Showing posts with label Edgar Finalist. Show all posts
Showing posts with label Edgar Finalist. Show all posts

Jul 24, 2019

Where the Crawdads Sing by Delia Owens (2018) G.P. Putnam’s Sons (7/24)

Southern Fiction at its best.  This is the story of a little girl living in the Marsh of the North Carolina coast.  Her mother, then her siblings and finally, her Father leave here to grow-up on her own.  She attends school for a day but runs away back to her home in the marsh, where she can avoid the truant officers. 

She finally makes a friend with a boy who teaches her how to read.  He provides only textbooks about biology and science.  She also reads the book of poetry that her mother left behind.  He leaves her too, goes away to college and does not return to her.  While he’s gone, the local jock woos her and promises marriage and a new life.  She gives him a shell necklace that she made, and he promises to wear it for the rest of his life.  But she finds he is engaged to marry another girl from the town.  So, she rejects him.  

The college boy comes back and even though she will not trust him, he sees her collections of shells and feathers from the marsh and convinces her to write a book on the subject.  She does and it gets published.  With this money, she pays back taxes on her 300+ acre property inherited from her father.  

The local jock, drunk, reminiscent of her father, traps her in a local lagoon and tries to rape her.  She fights back and escapes but is noticed by some local fishermen.  

She’s invited to go see her publisher at a writer’s conference in Greensboro and takes the bus.  Everyone notices her, because she was dressed a little differently for the time.  While she’s gone, the jock dies, falling off a tower they’ve both been to before.  The mother, retrieving his personal effects, notices the shell necklace is missing.  

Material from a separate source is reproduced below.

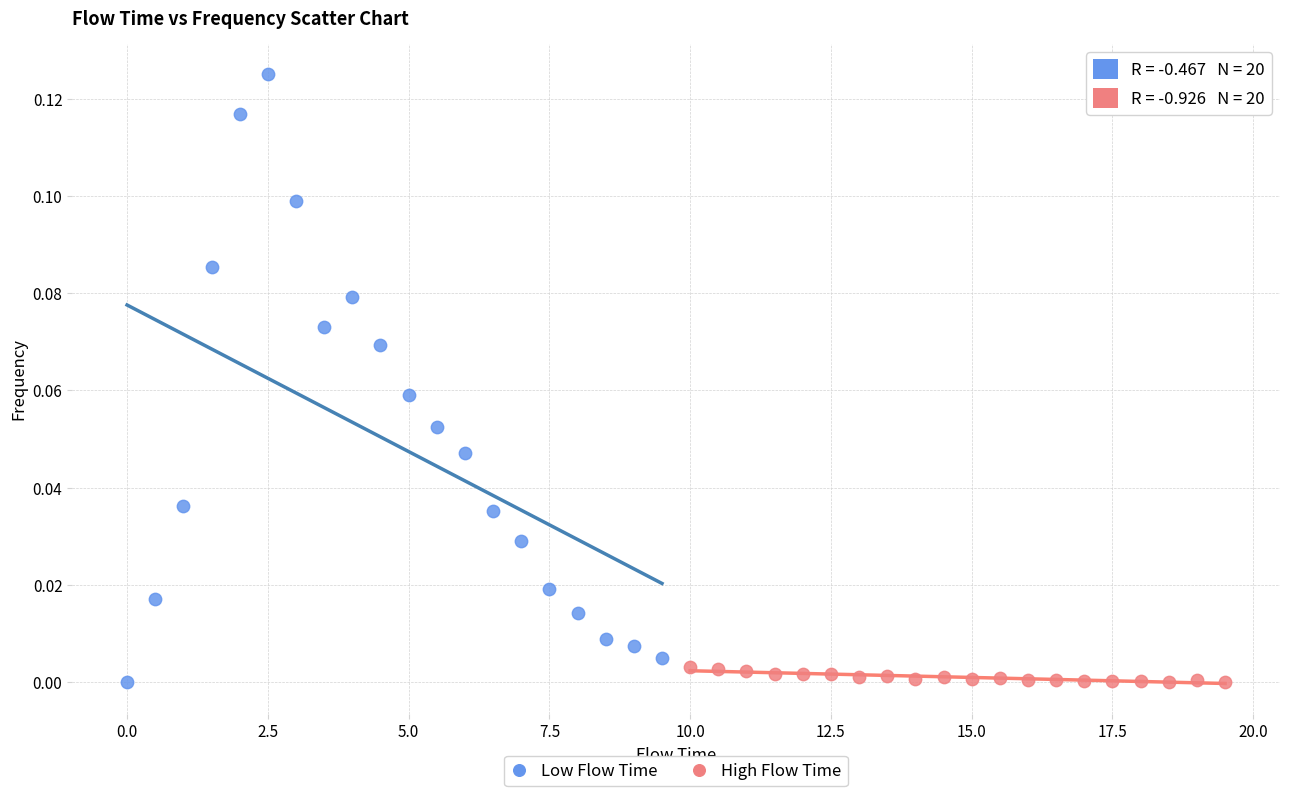

Which series has the largest Y range (max minus min)?

Low Flow Time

The marsh girl is accused of murdering the boy and goes to trial.  But in the end, the jury does not believe there is enough evidence to convict and she is let free.  She never returns to the town where she was shunned and accused of murder.  She does connect with the college boy and they live a life of research and love.  That is not the end of the story.  

Feb 5, 2019

Framed by James Ponti (2016) Aladdin

Florian Bates is your average 13 year-old, except he is very smart and has developed a method of solving puzzles he calls the Theory of All Small Things, or TOAST.  He teaches this method to his new best friend, Margaret.  His parents are a security expert and an art expert who both work at the local art museum.  While practicing toast at the museum, Florian and Margaret notice something suspicious.  A few days later, while visiting again, there is an art heist.  Florian helps find the three paintings before they even leave the premises.  Even though everyone is convinced that the Romanian Mafia is behind the theft.  This results in Florian being hired as a covert asset for the FBI.

Florian gets FBI training in self-defense and hostage survival.  He even gets some gadgets; a free for life metro card, which helps the FBI track his movements, and a pair of glasses that record video and even a panic button in the form of an asthma inhaler.

His friend Margaret wants him to use his unique talents to find her birth parents.  Florian is not sure she should get this information, but she’s his best friend and they set out to find what they can.  They visit the fire station where she was left as an infant and the captain remembers.  Only he never met her parents.

The head of the Romanian mafia in the U.S. is seen where Florian is watching his friend play and win the city championship soccer game.  The FBI take no chances and grab Florian and take him home.  And tell him he’s off the case.  But that doesn’t stop Florian and he and Margaret go to an open-to-the public reception at the Romanian embassy to spy of the mafia king-pin.  Only he sees them and they have to be rescued again.

While confined to his house, Florian figures-out that another painting was stolen and tells the FBI.  His mother secrets a chip of paint from the suspect picture and when the FBI analyze the chip, they know it’s a forgery.

But before they can figure out where the real painting is, Florian is kidnapped – by the kingpin.

Feb 19, 2016

Gone Girl by Gillian Flynn (2012) Ballentine Books

The book was so good, I hated it.  Ms. Flynn can pull your emotions every which way.  

On Nick and Amy Dunne’s fifth wedding anniversary, with the celebration planned and ready to get underway, Amy disappears.  The police jump to the regular conclusion that the husband killed the wife.  And Nick does himself no favors, caught in lie after lie.  The ending will make you jump.